▶ [WRITTEN REQUEST 1]: Decide whether each statement agrees with the PseudoMapTrainer summary: (a) online mapping models need HD Maps at inference time; (b) the framework uses Mask2Former as its pretrained semantic segmentation model; (c) nuScenes covers many cities with wide scene diversity. For each, answer yes or no and quote the deciding words from the summary.
▶ [WRITTEN REQUEST 2]: Using the PseudoMapTrainer summary, explain why massive crowdsourced driving data cannot be used to train current online mapping models.
▶ [WRITTEN REQUEST 3]: Rewrite the PseudoMapTrainer summary between "PseudoMapTrainer: Learning Online" and "multi-trip (crowdsourced) modes.", inclusive, replacing "road surfaces" with "road geometry".

** START OF TEXT SEGMENT **

ICCV2025 3D Vision Online Mapping Pseudo Labels Gaussian Splatting HD Map Semi-Supervised Learning Vectorized Map

PseudoMapTrainer: Learning Online Mapping without HD Maps¶

Conference: ICCV2025 arXiv: 2508.18788 Code: github.com/boschresearch/PseudoMapTrainer Area: 3D Vision Keywords: Online Mapping, Pseudo Labels, Gaussian Splatting, HD Map, Semi-Supervised Learning, Vectorized Map

TL;DR¶

This paper proposes PseudoMapTrainer, the first framework to train online mapping models entirely without GT HD Maps: it reconstructs road surfaces from multi-camera images via 2D Gaussian Splatting (RoGS) and combines a pretrained semantic segmentation model (Mask2Former) to generate vectorized pseudo labels. A mask-aware matching algorithm and loss function are further designed to handle partially occluded pseudo labels, supporting both single-trip and multi-trip (crowdsourced) modes.

Background & Motivation¶

Key Challenge: Current online mapping models (e.g., MapTR, MapTRv2, MapVR) require only multi-camera images at inference time to predict vectorized maps, yet training still relies on costly HD Maps as ground truth. HD Map annotation is extremely expensive and geographically limited, hindering generalization to unannotated regions.
Limitations of Prior Work:
- HD Map datasets (e.g., nuScenes) cover only a handful of cities with limited scene diversity.
- Massive crowdsourced driving data cannot be exploited due to the absence of corresponding GT maps.
- No prior work has explored training online mapping models without GT HD Maps.
Core Problem: Can pseudo labels be automatically generated from unannotated sensor data (cameras/LiDAR) to replace GT HD Maps, enabling HD-Map-free online mapping training?

** END OF TEXT SEGMENT **
** START OF PROVIDED MATERIAL **

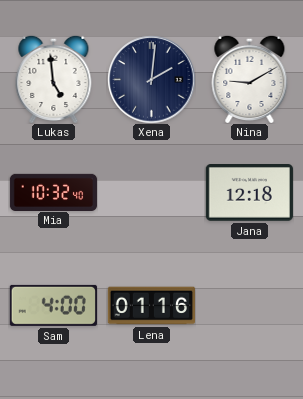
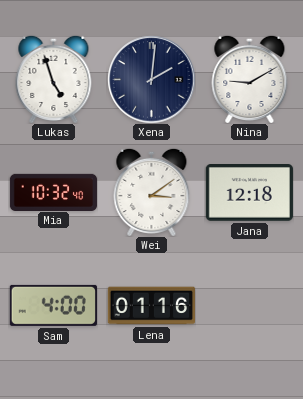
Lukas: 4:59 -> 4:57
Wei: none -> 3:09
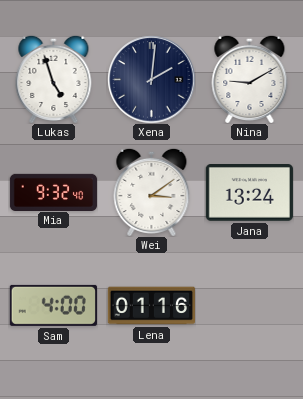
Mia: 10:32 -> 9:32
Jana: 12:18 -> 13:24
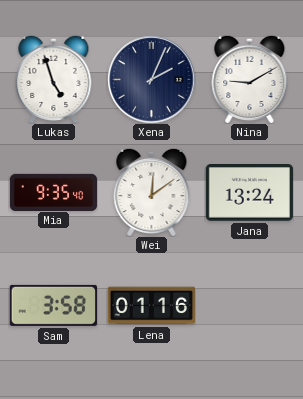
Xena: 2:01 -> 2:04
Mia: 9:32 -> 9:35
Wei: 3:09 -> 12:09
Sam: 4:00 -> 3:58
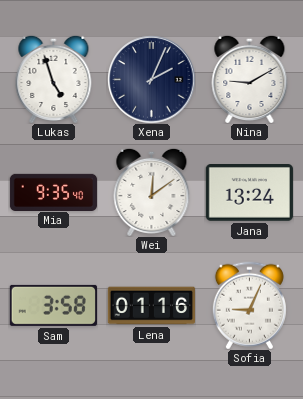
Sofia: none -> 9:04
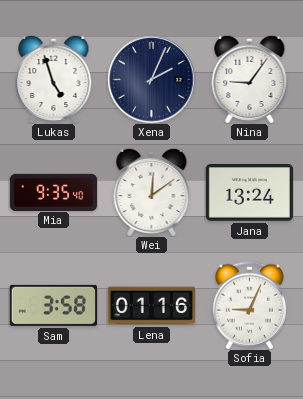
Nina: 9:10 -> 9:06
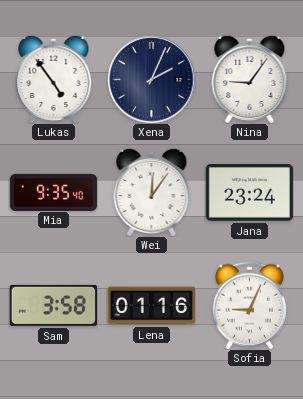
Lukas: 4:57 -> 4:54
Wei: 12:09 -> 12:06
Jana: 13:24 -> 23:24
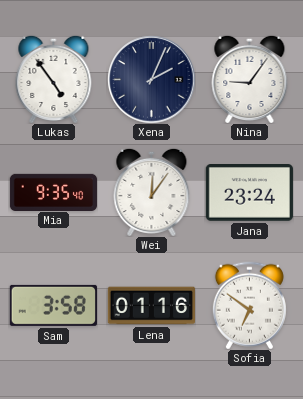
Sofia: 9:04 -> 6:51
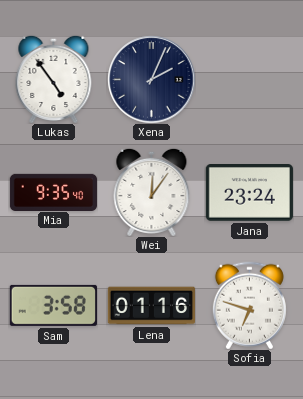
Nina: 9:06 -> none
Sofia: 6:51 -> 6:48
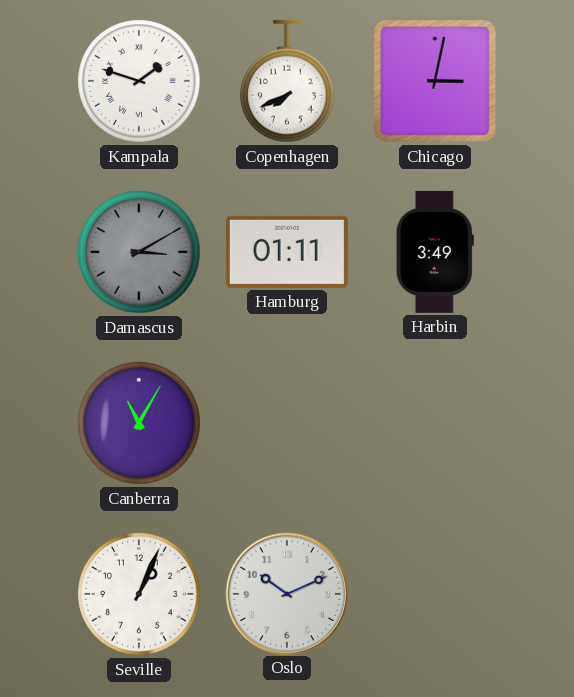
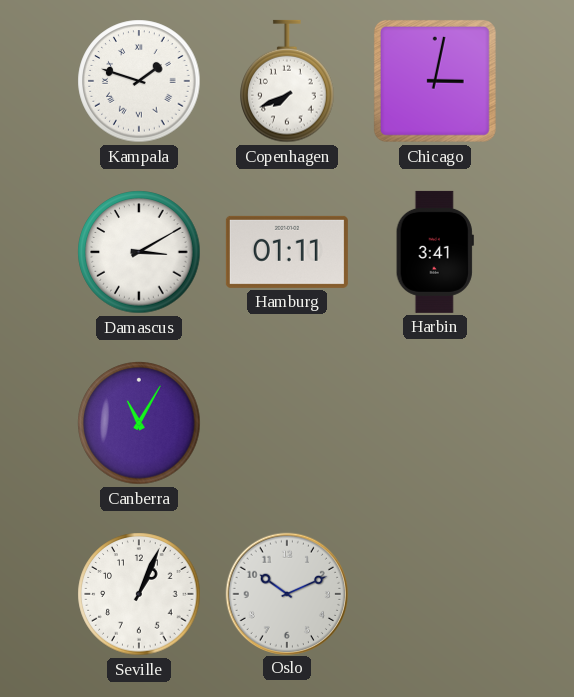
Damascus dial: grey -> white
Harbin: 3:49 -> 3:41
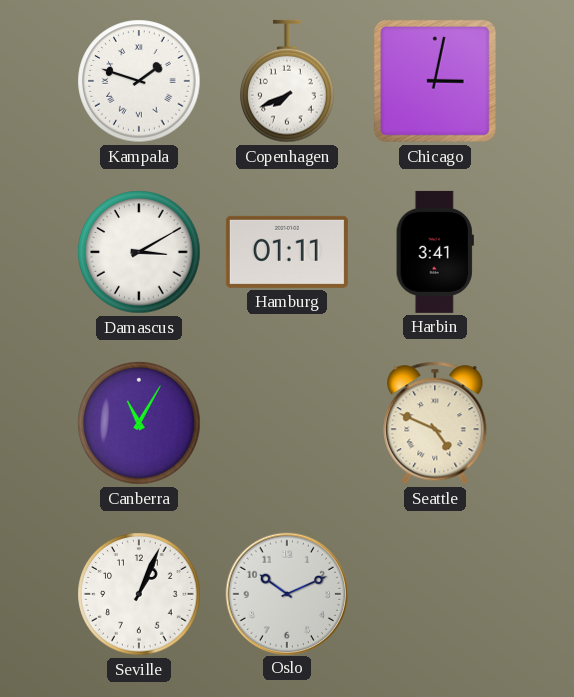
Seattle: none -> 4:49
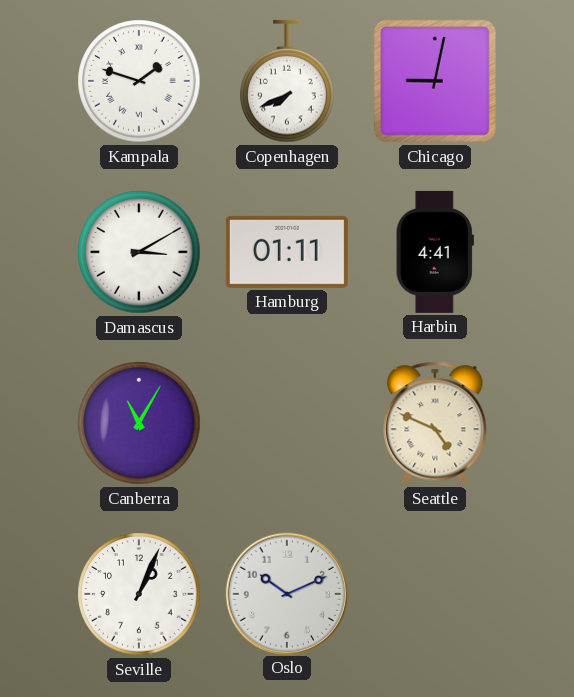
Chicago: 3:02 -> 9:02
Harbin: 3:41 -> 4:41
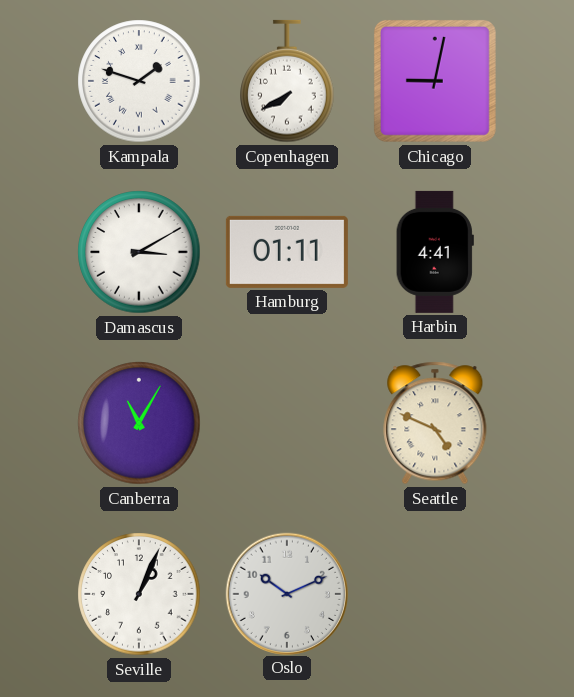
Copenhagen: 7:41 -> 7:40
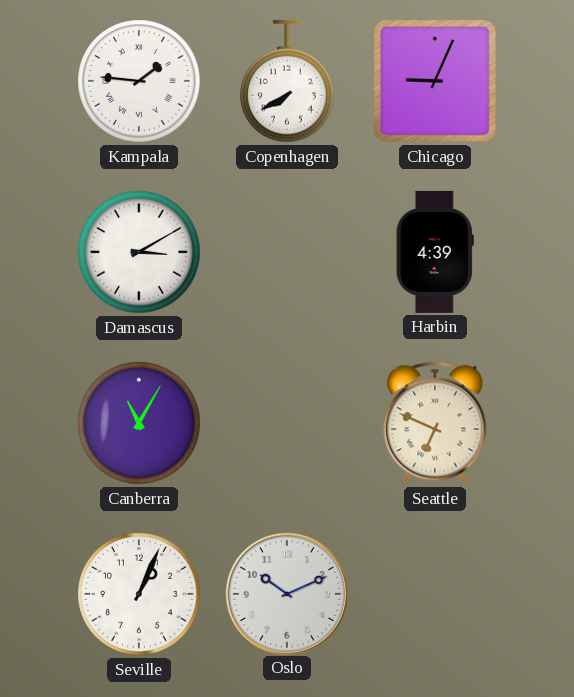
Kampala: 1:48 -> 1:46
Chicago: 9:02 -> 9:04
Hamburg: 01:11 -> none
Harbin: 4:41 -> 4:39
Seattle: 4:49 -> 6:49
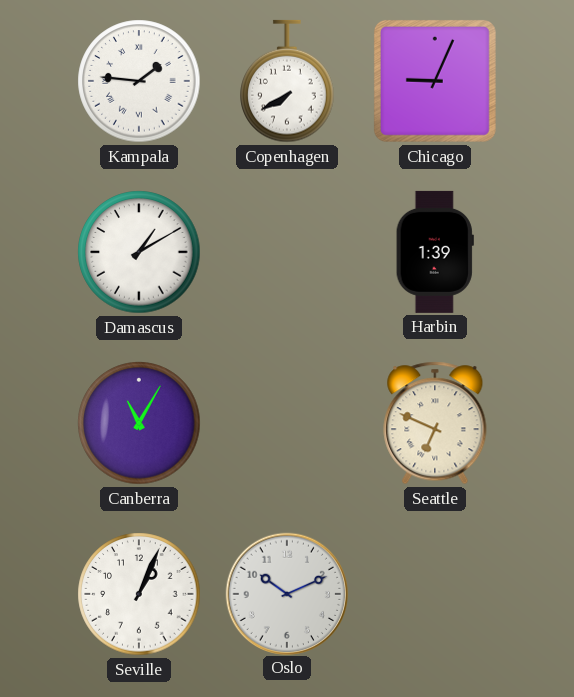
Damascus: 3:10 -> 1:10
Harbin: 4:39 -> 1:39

** END OF PROVIDED MATERIAL **
** START OF PROVIDED MATERIAL **

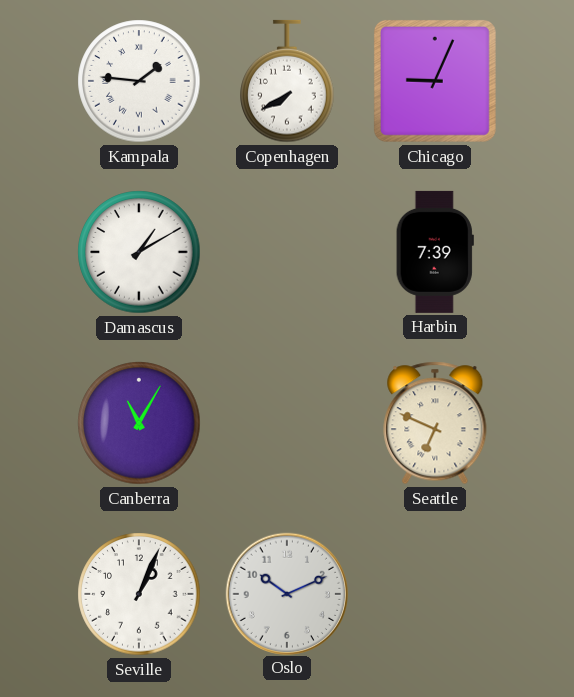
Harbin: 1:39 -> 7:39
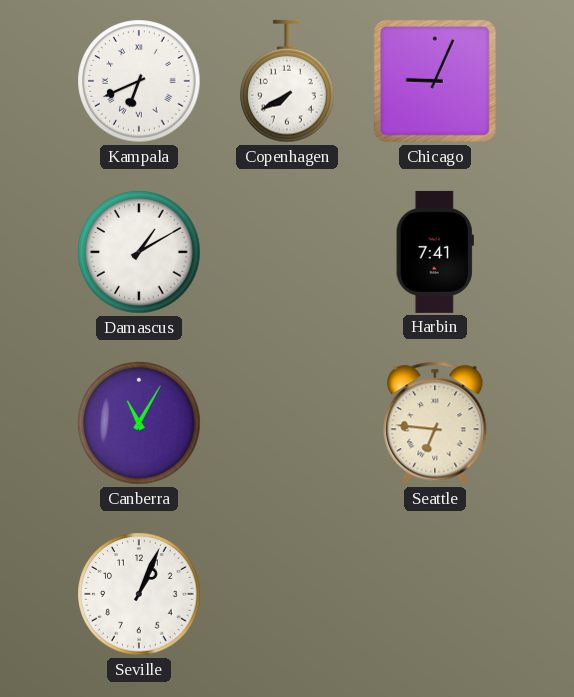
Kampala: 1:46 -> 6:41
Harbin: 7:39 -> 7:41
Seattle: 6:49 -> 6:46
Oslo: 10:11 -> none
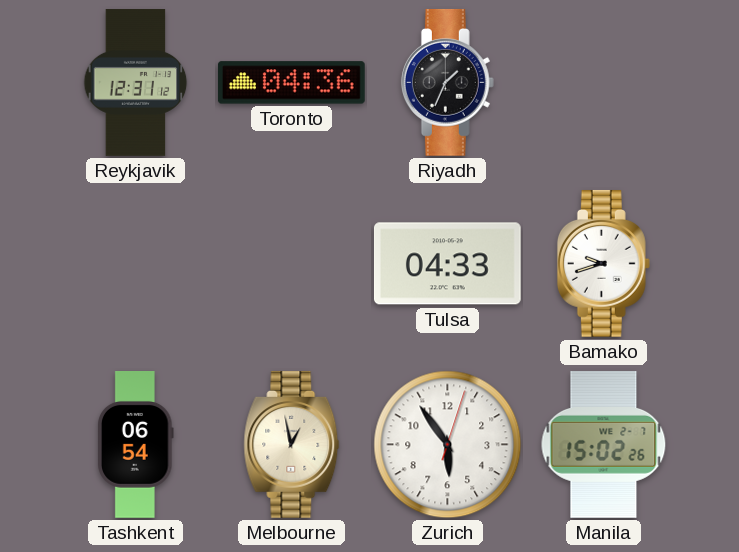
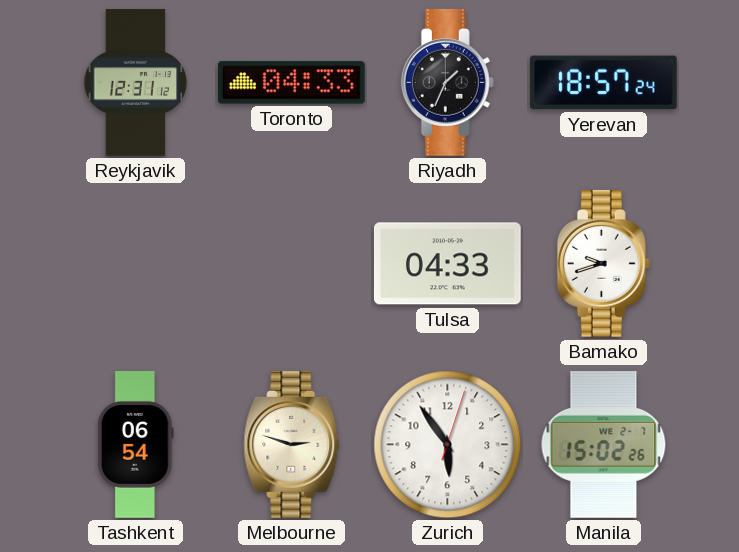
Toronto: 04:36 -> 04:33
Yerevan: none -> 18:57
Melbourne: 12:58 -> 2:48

** END OF PROVIDED MATERIAL **

▶ [WRITTEN REPLY 1]:
(a) No: "require only multi-camera images at inference time"
(b) Yes: "a pretrained semantic segmentation model (Mask2Former)"
(c) No: "cover only a handful of cities with limited scene diversity"

▶ [WRITTEN REPLY 2]: Training current online mapping models still relies on HD Maps as ground truth. Crowdsourced driving data has no corresponding GT maps, so it cannot be exploited for that training.

▶ [WRITTEN REPLY 3]:
PseudoMapTrainer: Learning Online Mapping without HD Maps¶

Conference: ICCV2025 arXiv: 2508.18788 Code: github.com/boschresearch/PseudoMapTrainer Area: 3D Vision Keywords: Online Mapping, Pseudo Labels, Gaussian Splatting, HD Map, Semi-Supervised Learning, Vectorized Map

TL;DR¶

This paper proposes PseudoMapTrainer, the first framework to train online mapping models entirely without GT HD Maps: it reconstructs road geometry from multi-camera images via 2D Gaussian Splatting (RoGS) and combines a pretrained semantic segmentation model (Mask2Former) to generate vectorized pseudo labels. A mask-aware matching algorithm and loss function are further designed to handle partially occluded pseudo labels, supporting both single-trip and multi-trip (crowdsourced) modes.